With The Grand Budapest Hotel, the past plays an even more integral part in the story than in Kingdom. This notion is at first most notable in the film’s onion-like narrative that begins presumably in the present, then quickly peels back layers until resting in the early 1930s. We are introduced to the Grand Budapest Hotel through the words of a beloved author (Tom Wilkinson in 1985 and Jude Law in 1968) whose inspiration for his book came from a chance meeting with the owner of the hotel himself Mr. Moustafa (F. Murray Abraham) who reminiscences of the glory days when the hotel was kept in tip-top shape by the likeable and charming M. Gustave (a wonderful Ralph Fiennes). Though much of the film is recounted through narration provided by the author and an aging Moustafa, the voice of the film belongs to Fiennes’ Gustave – a character poised to join the pantheon of immortal Anderson caricatures that includes Max Fischer, Royal Tenenbaum, Margot Tenenbaum, and Mr. Fox to name a few. Gustave prizes a neatly ordered existence, exceptional professionalism (at least on the surface), and strict adherence to the “way things are.” But, he also conceals a foul mouth, a latent homosexuality, and a penchant for fulfilling the desires of his elderly, female aristocratic guests who Moustafa describes as insecure and desperate. Our introduction to Gustave by way of the new lobby boy and recent refugee Zero (Tony Revolori) – a younger Moustafa – may suggest a comical mess of contradictions and frivolity – a character given quirks purely for the sake of humor like Bill Murray’s Zissou or Owen Wilson’s Eli Cash. But, as the film progresses, Anderson’s intentions become clear, and Gustave becomes a tragic figure in part due to external factors of a changing political and cultural landscape and his refusal to accept those changes.

Gustave, then, represents a prewar Europe – a brand of surface-level sophistication concerned with codes and manners – that is unceremoniously usurped by the growing threats of fascism and communism that would go on to shape the modern continent. His bedding stately, high society guests suddenly no longer feels like a humorous gimmick, but rather an explanation of his character. Though Gustave may prefer the company of men (only ever hinted at), he feels most comfortable with the dying elite who could only possibly feel desperate and insecure in the face of the end of their way of life. This assertion comes full circle in a late-film scene that mirrors an earlier one.

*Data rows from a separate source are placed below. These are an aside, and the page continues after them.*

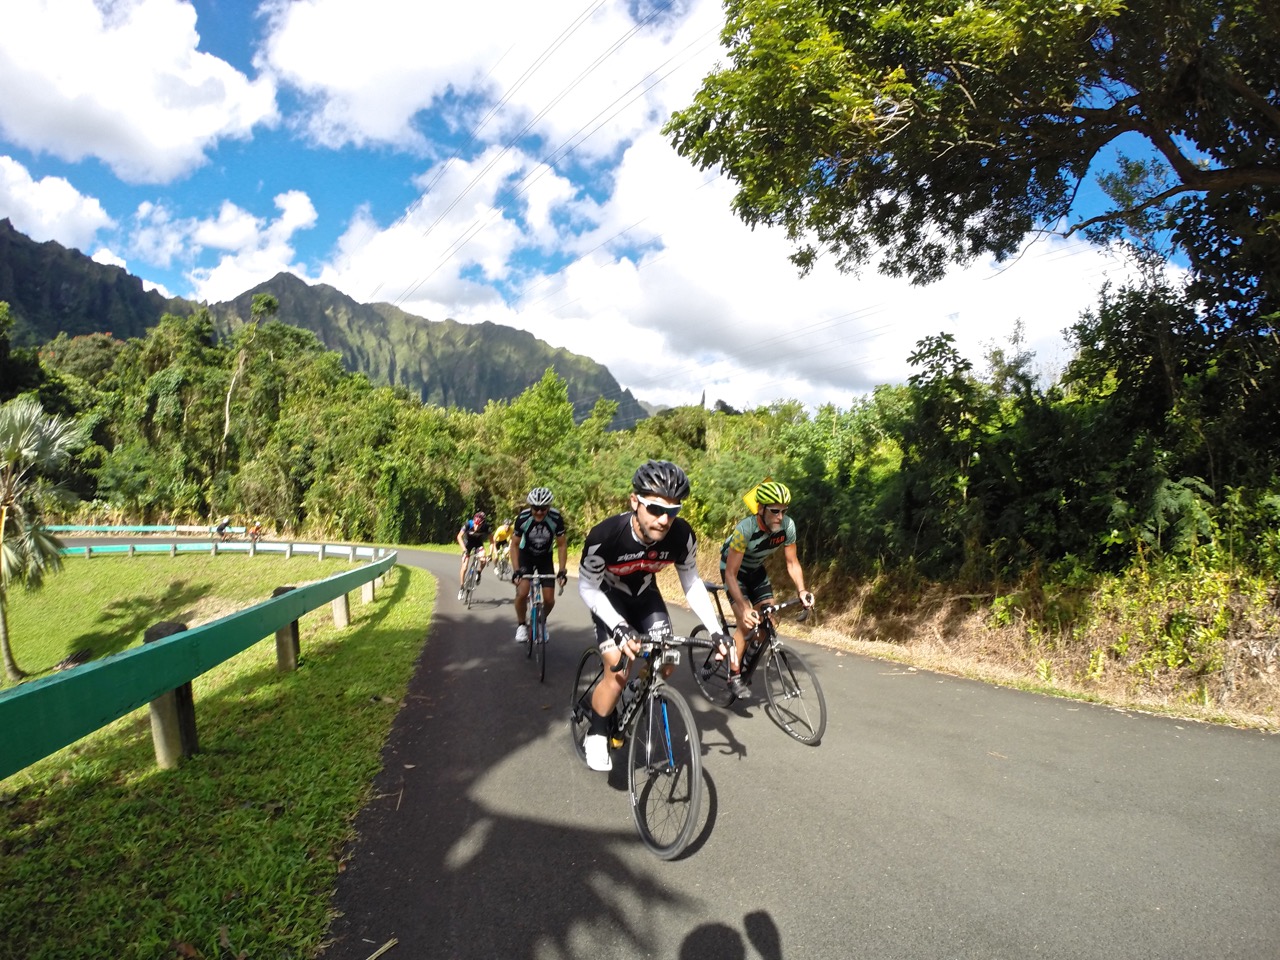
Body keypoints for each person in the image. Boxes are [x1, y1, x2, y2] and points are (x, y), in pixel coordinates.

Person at [577, 460, 726, 772]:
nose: (663, 520)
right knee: (618, 672)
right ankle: (596, 731)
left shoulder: (681, 536)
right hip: (609, 598)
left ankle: (636, 691)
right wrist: (617, 626)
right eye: (655, 509)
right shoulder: (605, 536)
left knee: (667, 661)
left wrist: (716, 631)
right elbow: (588, 587)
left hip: (645, 596)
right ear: (635, 502)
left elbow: (692, 582)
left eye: (673, 511)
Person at [720, 479, 815, 699]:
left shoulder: (787, 527)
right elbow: (731, 575)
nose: (780, 517)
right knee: (746, 623)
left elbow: (792, 563)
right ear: (760, 509)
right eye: (774, 511)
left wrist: (802, 590)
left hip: (755, 570)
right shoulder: (745, 530)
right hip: (734, 572)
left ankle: (748, 656)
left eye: (784, 511)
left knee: (768, 621)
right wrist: (744, 608)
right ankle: (733, 675)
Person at [510, 488, 568, 643]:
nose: (539, 512)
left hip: (545, 558)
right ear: (530, 507)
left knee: (549, 600)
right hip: (525, 556)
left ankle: (541, 622)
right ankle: (522, 625)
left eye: (543, 509)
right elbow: (514, 545)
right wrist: (516, 571)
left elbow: (562, 545)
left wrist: (562, 570)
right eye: (535, 508)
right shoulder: (523, 518)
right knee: (522, 592)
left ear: (549, 507)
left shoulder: (556, 518)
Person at [456, 510, 493, 600]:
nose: (476, 527)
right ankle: (461, 588)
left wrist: (490, 554)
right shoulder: (468, 524)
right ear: (473, 521)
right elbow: (459, 536)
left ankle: (479, 572)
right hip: (467, 544)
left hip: (478, 543)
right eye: (475, 524)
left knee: (483, 559)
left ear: (483, 524)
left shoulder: (486, 527)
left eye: (479, 525)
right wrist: (464, 550)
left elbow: (492, 541)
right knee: (464, 567)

Gustave, Zero, and Agatha (Saoirse Ronan) are on a train when soldiers board and request papers. Just as in the first sequence, Zero’s papers are not legitimate, but Gustave’s smooth talking and reliance on personal connections can’t save him this time around. Gustave’s Europe is no more.

Of course, Hotel is still a comedy. And, it still takes place in a silly, fictional country known as Zubrowka. And, Europe is unquestionably filtered through a decidedly American-born Anderson lens. But, this unexpected bit of personal flair and thoughtful touch makes Hotel stand out as a significant chapter in Anderson’s work. He even hints that Gustave is not alone in his pining for days gone by: Moustafa too laments the decline of his once extravagant hotel. In ’68, the luxuriousness and liveliness of its colorful halls have been traded in for neutral-colored concrete walls and unspectacular designs indicative of a Soviet-run Eastern Europe. As a filmmaker, Anderson seems to have the most fun when exercising the limits of his creativity. Here, that takes place mostly before the fascists take over. Anderson, then, likely shares Gustave’s love of the old, and The Grand Budapest Hotel may very well be the closest we ever get to this unsentimental director openly pining for the yesteryears.